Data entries
■ ■ ■ ■ ■

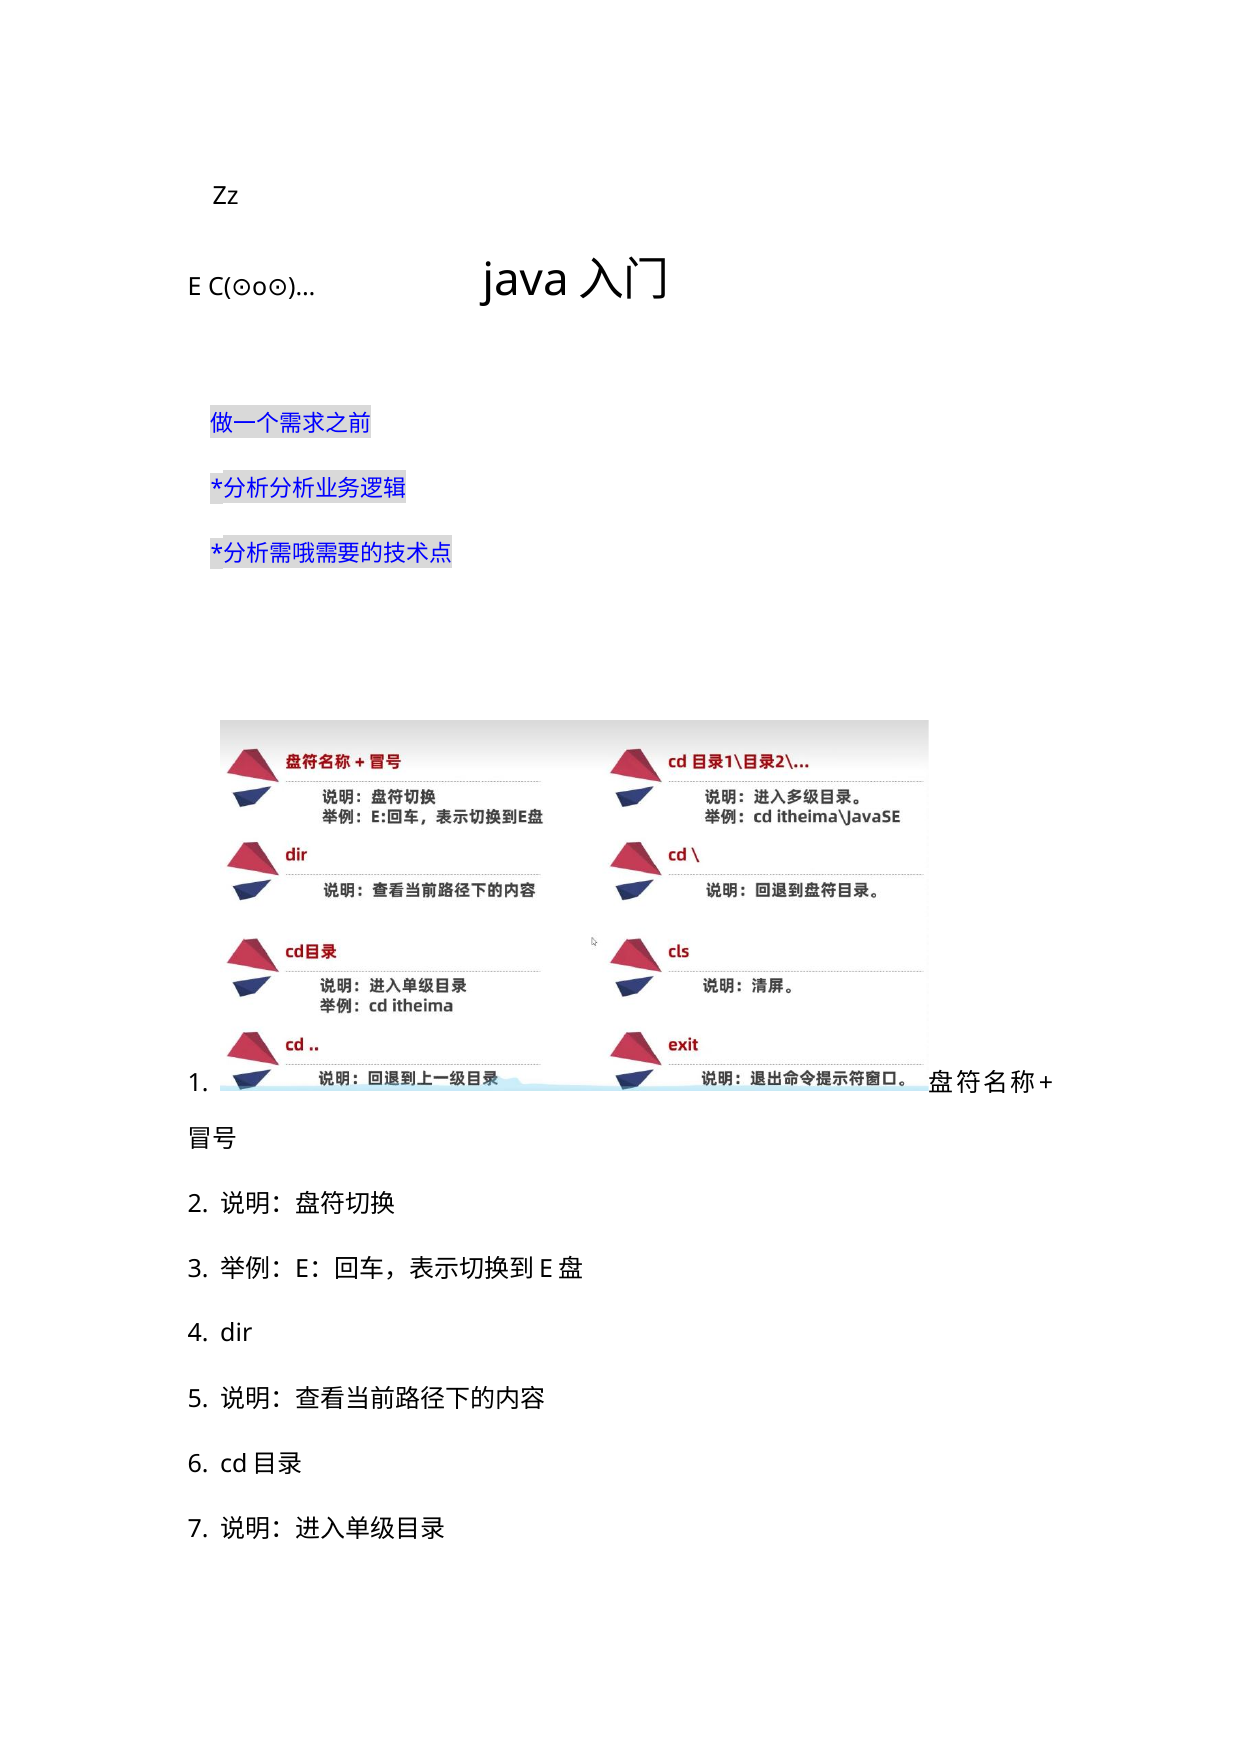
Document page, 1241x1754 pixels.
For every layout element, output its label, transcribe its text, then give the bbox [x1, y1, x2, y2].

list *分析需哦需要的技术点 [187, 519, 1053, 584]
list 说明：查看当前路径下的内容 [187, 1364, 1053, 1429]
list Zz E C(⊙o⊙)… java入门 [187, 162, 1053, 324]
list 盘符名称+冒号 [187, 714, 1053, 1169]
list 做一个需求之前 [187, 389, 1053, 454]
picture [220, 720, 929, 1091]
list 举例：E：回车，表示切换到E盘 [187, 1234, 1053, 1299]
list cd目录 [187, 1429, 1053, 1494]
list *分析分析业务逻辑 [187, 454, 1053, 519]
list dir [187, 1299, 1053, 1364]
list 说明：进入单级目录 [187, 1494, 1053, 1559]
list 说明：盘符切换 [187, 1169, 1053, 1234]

■ ■ ■ ■ ■

• **Task requirements**:
Every line above should be duplicated exactly; the pictures are to be left out.

• **Problem solution**:
Document page, 1241x1754 pixels.
For every layout element, output its label, transcribe its text, then give the bbox [x1, y1, x2, y2].

list *分析需哦需要的技术点 [187, 519, 1053, 584]
list 说明：查看当前路径下的内容 [187, 1364, 1053, 1429]
list Zz E C(⊙o⊙)… java入门 [187, 162, 1053, 324]
list 盘符名称+冒号 [187, 714, 1053, 1169]
list 做一个需求之前 [187, 389, 1053, 454]
picture [220, 720, 929, 1091]
list 举例：E：回车，表示切换到E盘 [187, 1234, 1053, 1299]
list cd目录 [187, 1429, 1053, 1494]
list *分析分析业务逻辑 [187, 454, 1053, 519]
list dir [187, 1299, 1053, 1364]
list 说明：进入单级目录 [187, 1494, 1053, 1559]
list 说明：盘符切换 [187, 1169, 1053, 1234]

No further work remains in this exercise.